Following the principle that data must be accessible, the accessibility must extent to automated access. If the data is accessible from some kind of interface, it must be possible to download the complete data set in raw form through an automated process.
- 6. Access Must Be Non-Discriminatory
Anonymous access to the data must be allowed for public data, including access through anonymous proxies. Data should not be hidden behind "walled gardens," accessible only to certain classes of Internet users. To use analogies from earlier periods of the Internet, data only accessible via AOL, Internet 2, or Bloomberg would be considered to be presented in a discriminatory manner. This principle reiterations some of the goals of principle 4, accessibility.
- 7. Data Formats Must Be Non-Proprietary
Proprietary formats add unnecessary restrictions over who can use the data, how it can be used and shared, and whether the data will be usable in the future.

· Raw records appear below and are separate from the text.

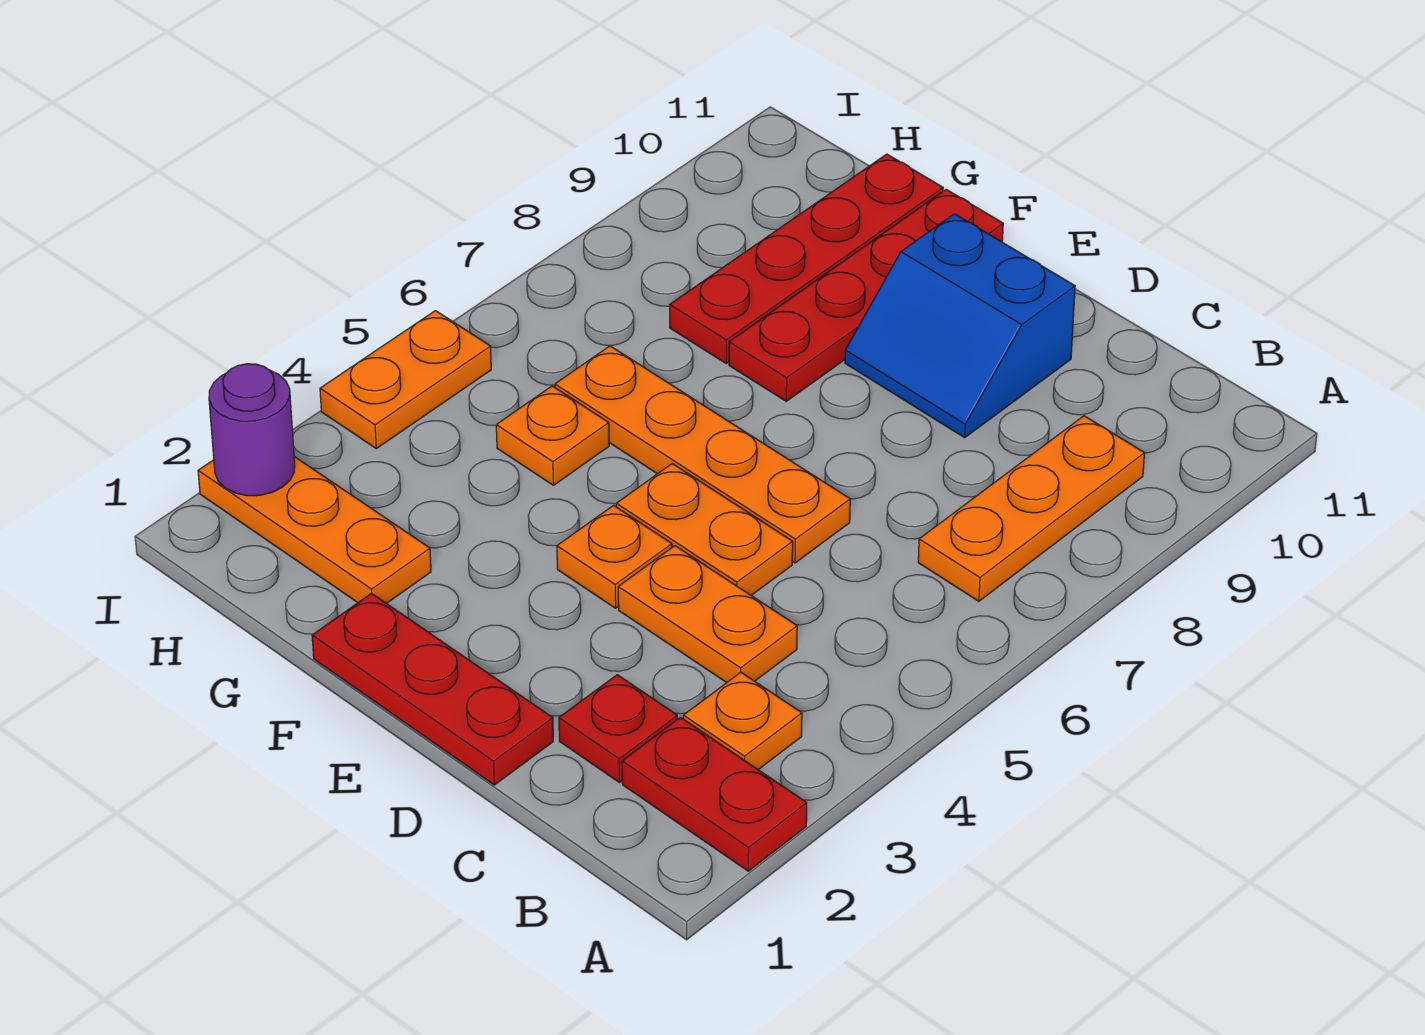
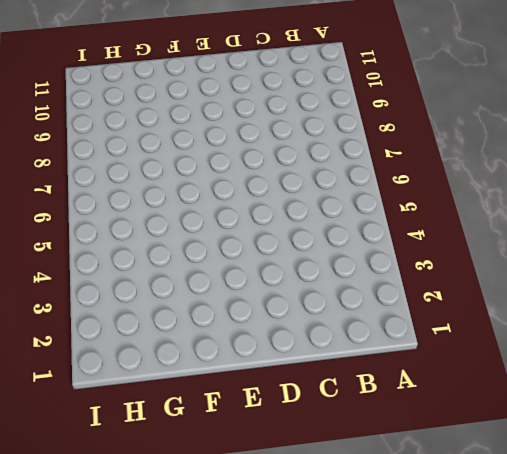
none -> red plate A2:B2 level 1
none -> orange plate B3 level 1
none -> orange plate B7:B9 level 1

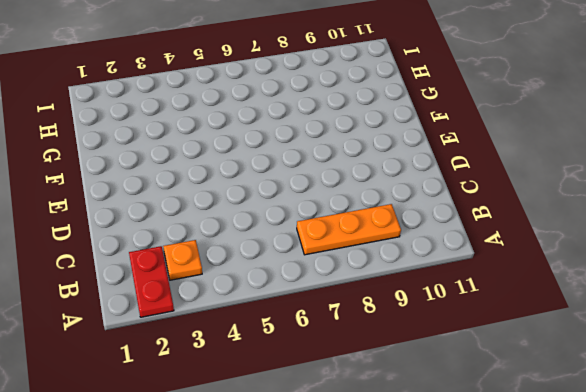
none -> red plate C2 level 1
none -> orange plate C4:D4 level 1
none -> red plate D1:F1 level 1

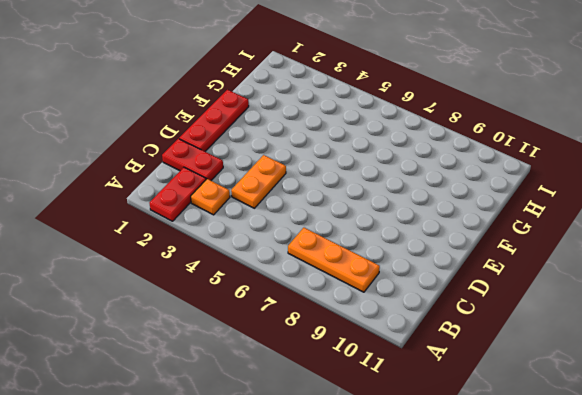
red plate C1:C2 level 1 -> red plate C2 level 1
none -> orange plate D5:E5 level 1
none -> orange plate D6:G6 level 1
none -> blue slope D9:E10 level 1 top 10

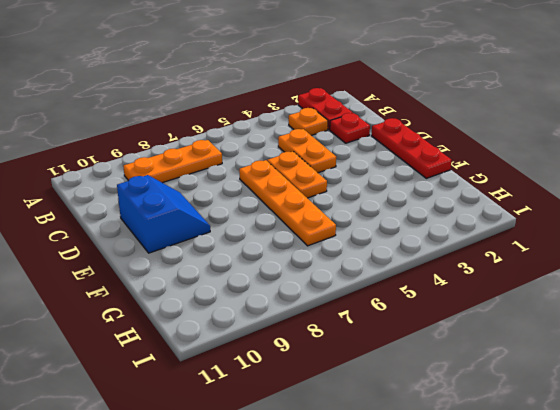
none -> orange plate E4 level 1
none -> red plate F8:F11 level 1
none -> orange plate G2:I2 level 1

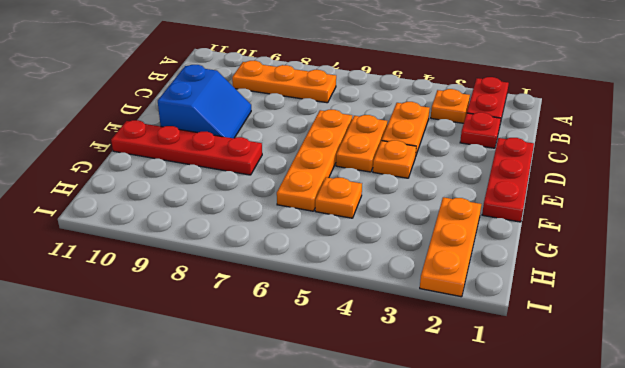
none -> red plate G8:G11 level 1
none -> orange plate I4:I5 level 1
none -> purple round brick I2 level 2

While some proprietary formats are nearly ubiquitous, it is nevertheless not acceptable to use only proprietary formats. Likewise, the relevant non-proprietary formats may not reach a wide audience. In these cases, it may be necessary to make the data available in multiple formats.
Recommendations
- 4. Data Must Be Accessible
The first part of the accessibility principle speaks of availability, meaning the ability for the entirety of the data to be acquired over the Internet. A data set being large does not exempt it from the requirements in this section. Disks are cheap and high definition video is no longer hard to achieve and distribute. When data sets are too large to be made available in whole, in bulk, directly from the source, assistance from the nonprofit and private sector must be sought. As a last resort, a rotation scheme can be deployed to make available a limited window of data at a time.

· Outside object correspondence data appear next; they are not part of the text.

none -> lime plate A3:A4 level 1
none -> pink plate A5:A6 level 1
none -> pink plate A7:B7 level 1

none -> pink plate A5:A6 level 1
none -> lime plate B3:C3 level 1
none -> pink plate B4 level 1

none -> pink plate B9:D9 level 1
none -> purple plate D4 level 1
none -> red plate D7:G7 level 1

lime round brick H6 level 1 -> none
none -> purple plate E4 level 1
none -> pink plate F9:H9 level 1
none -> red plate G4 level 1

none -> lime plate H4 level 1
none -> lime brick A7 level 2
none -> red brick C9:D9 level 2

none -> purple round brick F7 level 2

Accessibility also relates to uses by disabled individuals. Accessibility initiatives to be followed include the World Wide Web Consortium's Web Accessibility Initiative, and in the United States Section 504 and Section 508 of the federal Rehabilitation Act and Section 255 of the federal Telecommunications Act.
Benchmarks for accessibility include whether existing tools are available to process the data and whether tools that use the data could enable vision-impaired individuals to achieve the same comprehension of the data as a sighted individuals, for instance using a Braille workstation or a screen reader, and whether non-English-speaking individuals can use a web service to translate the data (in this case a document) into another language.
- 5. Data Must Be Machine Processable
For tabular or structured data, each record should include an identifier. This identifier should be persistent across revisions to the data set so that external references to individual record can follow updates. The identifier can be a globally unique URI identifier following Semantic Web best practices, for instance. The data format should be documented so that those familiar with the domain of the data set can understand it. All columns, tags, and abbreviations should be described. However, XML schema or the like are not necessary.
A benchmark for meeting this requirement is whether a programmer can build a parser for the data in a scripting language in just an afternoon. That parser should be able to crawl through the published dataset and push the data into a database.
There should be a means of notifying users of the data to changes in the data format. A mail list or RSS feed aimed at data users, plus a document describing the history of the data format, are recommended.
- 7. Data Formats Must Be Non-Proprietary;
- 8. Data Must Be License-free
Benchmarks for meeting these requirements include whether the data can be used in applications based entirely on free software (including license and patent free), and whether individuals are able to redistribute the data without restriction, without requiring the permission of any third party (including the government).